The West Wyalong grower is the third generation of his family to be involved in agriculture and is a staunch advocate of training describing it as ‘the most important thing’ farmers can do to improve their business and ensure they stay competitive and profitable in a changing world.

“I came back onto the farm when I was 15 to a very traditional farming base and like a lot of young people I returned to the industry with very limited real life experience,” he explained.

While the farming operation, along with his knowledge has expanded in the 35 years since he took over the family property, “Millewah”, he said being prepared to learn and embrace training has been an integral part of that growth.

“Training’s probably the most important thing farmers can have. We all come out of school with limited real life experience so ongoing education is critical,” Mr Bolte said.

“The fact is farming is not a lifestyle anymore, it’s a business and businesses need to be managed properly and we need training to do that.”

His motivation for continuing to embrace learning is centred on improving his family property. Today he farms around 6500 hectares in what is primarily a winter crop-focused operation, with canola, wheat and barley and a legume rotation of lentils, chickpeas, vetch and faba beans.

He is also a staunch believe in training and building on the knowledge of the next generation of young people involved in agriculture.

“We’re certainly trying to steward younger growers and encourage them to be looking at how they farm and how they look after their land and hopefully try to improve it as they in turn pass it on to the next generation.”

Mr Bolte was speaking out about the benefits of training to encourage his fellow growers to participate in a future training needs survey for the AgSkilled initiative.

The AgSkilled initiative, announced in December by the Deputy Premier of NSW and Minister for Skills, John Barilaro, has allocated $14.7 million over three-years to increase staff skill levels and attract industry newcomers with the aim of improving the productivity and profitability of the grains and cotton industries.

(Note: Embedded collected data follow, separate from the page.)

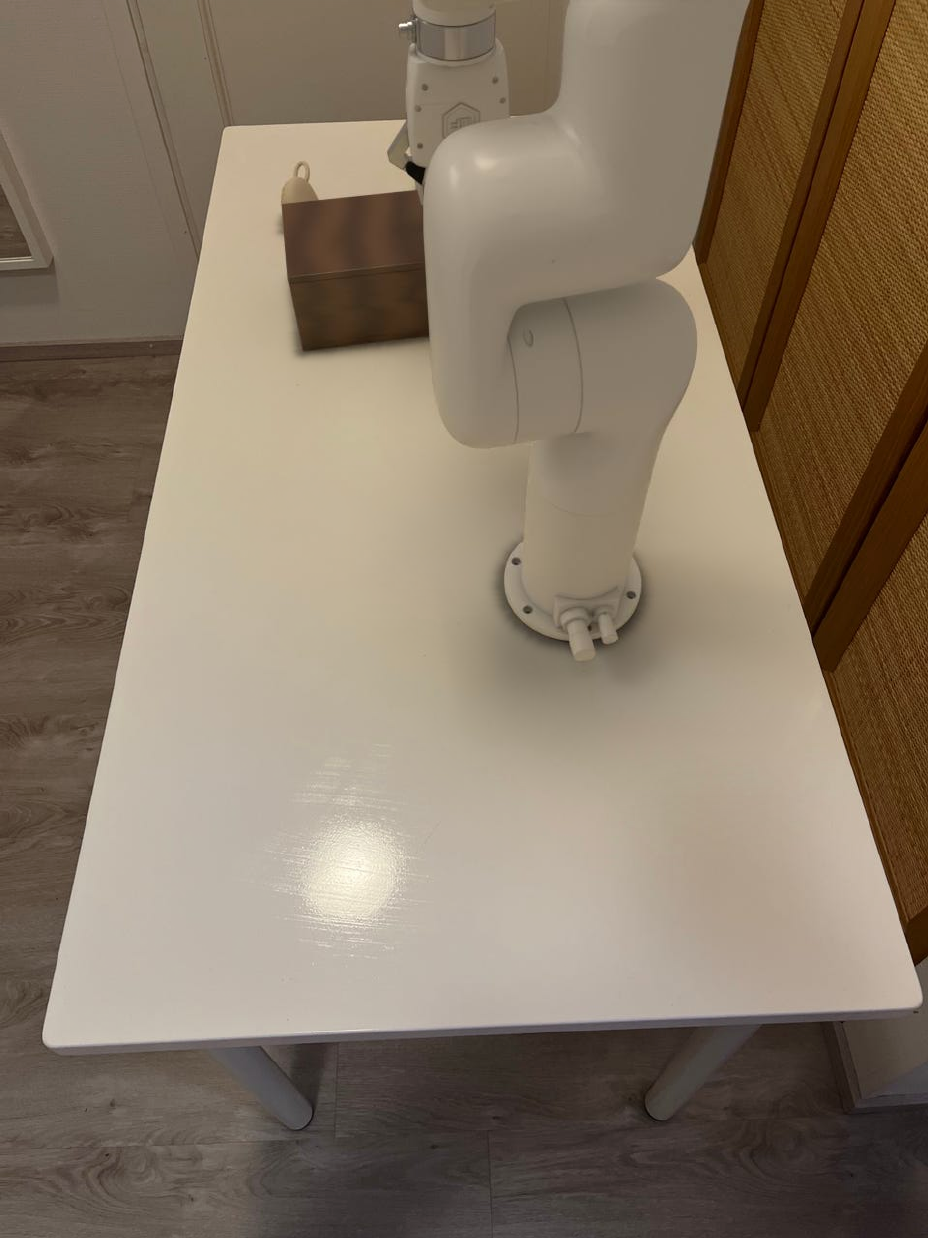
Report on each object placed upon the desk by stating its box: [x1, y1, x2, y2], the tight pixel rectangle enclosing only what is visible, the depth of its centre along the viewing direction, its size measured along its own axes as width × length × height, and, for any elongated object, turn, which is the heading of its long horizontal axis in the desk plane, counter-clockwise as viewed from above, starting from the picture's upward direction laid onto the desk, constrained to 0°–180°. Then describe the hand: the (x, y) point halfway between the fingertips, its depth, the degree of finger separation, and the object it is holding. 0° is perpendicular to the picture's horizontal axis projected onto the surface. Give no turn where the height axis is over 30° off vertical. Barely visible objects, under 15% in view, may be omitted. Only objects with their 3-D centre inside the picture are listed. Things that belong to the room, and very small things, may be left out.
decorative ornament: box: [280, 160, 319, 207], centre depth 111 cm, size 4×8×5 cm, turn 166°
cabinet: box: [281, 189, 430, 351], centre depth 100 cm, size 16×14×10 cm
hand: (459, 214), depth 96 cm, fingers closed on figurine, 4 cm apart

The Grains Research and Development Corporation (GRDC) and Cotton Australia are now in the process of conducting an industry-wide training needs survey that will help us understand the immediate and future training needs of growers, on-farm staff and the broader industry. The results of this survey will inform the rollout of the AgSkilled project across NSW.

Mr Bolte said the AgSkilled survey was reliant on grower input to ensure the right training is delivered to meet on-farm needs.

So he is encouraging his peers to complete the short survey, by going to https://www.surveymonkey.com/r/AgSkilledSurvey

“Training is a life’s journey and we never stop learning and the right, effective training is the quickest way we can learn new ways of doing things and improve the way that we’re running our own farms,” Mr Bolte said.

“The world is changing and we have to change with it and education is the only way we can do it.”